Saturday, September 11, 2010

Retirement Planning – Fine-tuning the Budget

An essential step in retirement planning is to prepare a realistic budget. I’ve been tracking my expenditures for years using a spreadsheet I created myself. Its original purpose was to help me at tax time, so I didn’t obsess about where to log items that weren’t deductible. Now that I’m inching toward retirement, I need to figure out where I can cut back. That requires thinking more carefully about how I categorize everything I spend.

Let’s take for example how I account for wine. I currently log it under entertainment. After all, it has no nutritional value. Entertainment happens to be a category where I expect to cut back. Although I share much of the wine with friends or dinner guests, sometimes I drink alone. That begs the question: Should the wine I drink by myself get logged under “personal?” Don’t get that “I understand, dear” look on your face. A glass or two gives me inspiration for my writing, which will be my profession in retirement.
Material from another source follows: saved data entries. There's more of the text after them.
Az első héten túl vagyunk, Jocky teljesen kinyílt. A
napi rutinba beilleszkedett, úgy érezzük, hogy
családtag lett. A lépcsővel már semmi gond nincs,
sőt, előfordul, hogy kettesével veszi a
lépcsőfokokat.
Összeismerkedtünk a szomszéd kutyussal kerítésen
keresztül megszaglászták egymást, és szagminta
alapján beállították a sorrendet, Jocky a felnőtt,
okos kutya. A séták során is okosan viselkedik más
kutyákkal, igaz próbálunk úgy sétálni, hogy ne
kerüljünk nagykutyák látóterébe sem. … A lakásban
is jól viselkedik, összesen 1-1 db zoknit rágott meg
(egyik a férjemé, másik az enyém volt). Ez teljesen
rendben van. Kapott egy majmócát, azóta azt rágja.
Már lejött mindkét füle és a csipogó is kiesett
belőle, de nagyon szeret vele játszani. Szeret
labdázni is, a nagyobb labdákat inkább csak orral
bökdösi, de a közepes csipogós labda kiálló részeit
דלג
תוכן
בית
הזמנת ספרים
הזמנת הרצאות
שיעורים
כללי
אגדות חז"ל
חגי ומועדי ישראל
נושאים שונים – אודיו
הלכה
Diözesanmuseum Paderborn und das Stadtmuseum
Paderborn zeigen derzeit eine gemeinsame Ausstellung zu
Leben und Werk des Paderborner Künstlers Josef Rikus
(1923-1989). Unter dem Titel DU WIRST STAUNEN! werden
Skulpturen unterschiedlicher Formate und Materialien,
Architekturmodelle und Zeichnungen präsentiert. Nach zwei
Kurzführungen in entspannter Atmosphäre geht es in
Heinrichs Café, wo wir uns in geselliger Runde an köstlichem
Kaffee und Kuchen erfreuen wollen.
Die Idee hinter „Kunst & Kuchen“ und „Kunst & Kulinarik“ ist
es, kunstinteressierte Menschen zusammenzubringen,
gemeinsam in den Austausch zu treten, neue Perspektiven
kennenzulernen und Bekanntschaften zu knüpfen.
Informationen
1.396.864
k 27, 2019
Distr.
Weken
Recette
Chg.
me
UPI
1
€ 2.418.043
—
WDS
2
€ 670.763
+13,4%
Come to think of it, does that mean I can claim it as a business expense?

What about cat food? Currently, I log that under groceries; it’s all on one receipt so that makes it easier. I suppose it really belongs under “cat care/vets.” What about the food I give to the neighbors’ cats that beg at our door? Doesn’t it properly belong in “gifts?” (That’s another category where I plan to cut back.) If one of the cats turns out to be a stray, can his food be claimed as “charity?”

The personal category is another one that bears scrutiny. Much of what goes in there is hair coloring and haircuts, both of which are now on a five-week schedule. If I switch to a six-week schedule, I’ll reduce that expense by about 17%. Even after we’ve retired to Vermont, I plan to keep seeing Jason here in Providence. When you’ve spent years finding and training a hairdresser, you don’t give him up easily. That means I’ll be driving from the Burlington area back to RI every time I need a cut. Shouldn’t I post the gas for that trip under “personal?” This flies in the face of my plans to reduce that category. I have an idea! If I bring my husband with me so he can check on his store while I’m getting trimmed, I can deduct the trips as a business expense.

When I was in product management at Colgate Palmolive, we had an expression that was popular at budget time: “Figures don’t lie; liars figure.” The fact is, I can configure my plan anyway I want. That won’t guarantee that the numbers will hold up. I had no idea budgeting for retirement could be so stressful. I think I’ll go open a bottle of wine, and since I’m doing it to deal with the stress, I’ll log this one under “medical.”